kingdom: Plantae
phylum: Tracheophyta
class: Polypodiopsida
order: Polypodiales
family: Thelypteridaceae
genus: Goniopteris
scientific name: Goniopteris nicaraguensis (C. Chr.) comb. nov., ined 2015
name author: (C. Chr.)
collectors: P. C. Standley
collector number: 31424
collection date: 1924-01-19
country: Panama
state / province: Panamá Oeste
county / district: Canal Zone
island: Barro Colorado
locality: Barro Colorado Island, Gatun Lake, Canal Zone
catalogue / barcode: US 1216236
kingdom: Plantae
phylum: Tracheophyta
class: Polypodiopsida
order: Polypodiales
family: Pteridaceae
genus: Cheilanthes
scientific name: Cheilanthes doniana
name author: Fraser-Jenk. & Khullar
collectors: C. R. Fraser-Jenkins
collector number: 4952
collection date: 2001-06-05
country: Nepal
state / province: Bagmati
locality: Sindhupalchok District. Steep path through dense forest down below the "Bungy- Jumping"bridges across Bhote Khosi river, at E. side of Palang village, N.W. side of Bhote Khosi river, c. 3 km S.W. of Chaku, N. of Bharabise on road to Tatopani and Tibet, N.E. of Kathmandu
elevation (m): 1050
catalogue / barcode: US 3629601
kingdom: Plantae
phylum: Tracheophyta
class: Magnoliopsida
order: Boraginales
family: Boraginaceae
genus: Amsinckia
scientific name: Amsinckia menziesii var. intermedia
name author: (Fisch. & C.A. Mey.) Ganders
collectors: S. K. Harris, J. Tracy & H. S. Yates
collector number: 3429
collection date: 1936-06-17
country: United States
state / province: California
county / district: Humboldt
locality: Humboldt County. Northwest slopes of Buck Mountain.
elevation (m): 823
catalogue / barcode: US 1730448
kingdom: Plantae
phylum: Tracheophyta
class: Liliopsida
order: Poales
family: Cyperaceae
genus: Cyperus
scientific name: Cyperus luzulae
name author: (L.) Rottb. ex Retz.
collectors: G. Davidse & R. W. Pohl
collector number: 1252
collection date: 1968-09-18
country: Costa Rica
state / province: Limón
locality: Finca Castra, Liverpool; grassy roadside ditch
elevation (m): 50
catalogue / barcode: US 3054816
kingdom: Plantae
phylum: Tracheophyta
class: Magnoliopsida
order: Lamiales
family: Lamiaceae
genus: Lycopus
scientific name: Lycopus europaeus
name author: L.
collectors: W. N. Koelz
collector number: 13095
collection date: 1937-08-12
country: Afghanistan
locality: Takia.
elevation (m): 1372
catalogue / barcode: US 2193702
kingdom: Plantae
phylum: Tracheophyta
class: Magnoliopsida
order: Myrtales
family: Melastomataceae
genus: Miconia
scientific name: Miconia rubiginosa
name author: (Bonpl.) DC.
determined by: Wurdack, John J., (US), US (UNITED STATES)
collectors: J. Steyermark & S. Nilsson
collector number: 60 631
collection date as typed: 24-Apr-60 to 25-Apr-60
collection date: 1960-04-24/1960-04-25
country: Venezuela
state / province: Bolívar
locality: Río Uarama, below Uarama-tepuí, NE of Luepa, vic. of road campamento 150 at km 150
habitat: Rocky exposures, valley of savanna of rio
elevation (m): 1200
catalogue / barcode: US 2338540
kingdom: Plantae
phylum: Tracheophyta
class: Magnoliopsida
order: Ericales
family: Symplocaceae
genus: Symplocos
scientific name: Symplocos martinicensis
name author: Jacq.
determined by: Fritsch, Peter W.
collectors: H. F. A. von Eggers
• • • • •
▸ **Aim**:
Convert all of the material above into a numbered list with one line per item, omitting any blank lines.

▸ **Solution to the exercise**:
1. kingdom: Plantae
2. phylum: Tracheophyta
3. class: Polypodiopsida
4. order: Polypodiales
5. family: Thelypteridaceae
6. genus: Goniopteris
7. scientific name: Goniopteris nicaraguensis (C. Chr.) comb. nov., ined 2015
8. name author: (C. Chr.)
9. collectors: P. C. Standley
10. collector number: 31424
11. collection date: 1924-01-19
12. country: Panama
13. state / province: Panamá Oeste
14. county / district: Canal Zone
15. island: Barro Colorado
16. locality: Barro Colorado Island, Gatun Lake, Canal Zone
17. catalogue / barcode: US 1216236
18. kingdom: Plantae
19. phylum: Tracheophyta
20. class: Polypodiopsida
21. order: Polypodiales
22. family: Pteridaceae
23. genus: Cheilanthes
24. scientific name: Cheilanthes doniana
25. name author: Fraser-Jenk. & Khullar
26. collectors: C. R. Fraser-Jenkins
27. collector number: 4952
28. collection date: 2001-06-05
29. country: Nepal
30. state / province: Bagmati
31. locality: Sindhupalchok District. Steep path through dense forest down below the "Bungy- Jumping"bridges across Bhote Khosi river, at E. side of Palang village, N.W. side of Bhote Khosi river, c. 3 km S.W. of Chaku, N. of Bharabise on road to Tatopani and Tibet, N.E. of Kathmandu
32. elevation (m): 1050
33. catalogue / barcode: US 3629601
34. kingdom: Plantae
35. phylum: Tracheophyta
36. class: Magnoliopsida
37. order: Boraginales
38. family: Boraginaceae
39. genus: Amsinckia
40. scientific name: Amsinckia menziesii var. intermedia
41. name author: (Fisch. & C.A. Mey.) Ganders
42. collectors: S. K. Harris, J. Tracy & H. S. Yates
43. collector number: 3429
44. collection date: 1936-06-17
45. country: United States
46. state / province: California
47. county / district: Humboldt
48. locality: Humboldt County. Northwest slopes of Buck Mountain.
49. elevation (m): 823
50. catalogue / barcode: US 1730448
51. kingdom: Plantae
52. phylum: Tracheophyta
53. class: Liliopsida
54. order: Poales
55. family: Cyperaceae
56. genus: Cyperus
57. scientific name: Cyperus luzulae
58. name author: (L.) Rottb. ex Retz.
59. collectors: G. Davidse & R. W. Pohl
60. collector number: 1252
61. collection date: 1968-09-18
62. country: Costa Rica
63. state / province: Limón
64. locality: Finca Castra, Liverpool; grassy roadside ditch
65. elevation (m): 50
66. catalogue / barcode: US 3054816
67. kingdom: Plantae
68. phylum: Tracheophyta
69. class: Magnoliopsida
70. order: Lamiales
71. family: Lamiaceae
72. genus: Lycopus
73. scientific name: Lycopus europaeus
74. name author: L.
75. collectors: W. N. Koelz
76. collector number: 13095
77. collection date: 1937-08-12
78. country: Afghanistan
79. locality: Takia.
80. elevation (m): 1372
81. catalogue / barcode: US 2193702
82. kingdom: Plantae
83. phylum: Tracheophyta
84. class: Magnoliopsida
85. order: Myrtales
86. family: Melastomataceae
87. genus: Miconia
88. scientific name: Miconia rubiginosa
89. name author: (Bonpl.) DC.
90. determined by: Wurdack, John J., (US), US (UNITED STATES)
91. collectors: J. Steyermark & S. Nilsson
92. collector number: 60 631
93. collection date as typed: 24-Apr-60 to 25-Apr-60
94. collection date: 1960-04-24/1960-04-25
95. country: Venezuela
96. state / province: Bolívar
97. locality: Río Uarama, below Uarama-tepuí, NE of Luepa, vic. of road campamento 150 at km 150
98. habitat: Rocky exposures, valley of savanna of rio
99. elevation (m): 1200
100. catalogue / barcode: US 2338540
101. kingdom: Plantae
102. phylum: Tracheophyta
103. class: Magnoliopsida
104. order: Ericales
105. family: Symplocaceae
106. genus: Symplocos
107. scientific name: Symplocos martinicensis
108. name author: Jacq.
109. determined by: Fritsch, Peter W.
110. collectors: H. F. A. von Eggers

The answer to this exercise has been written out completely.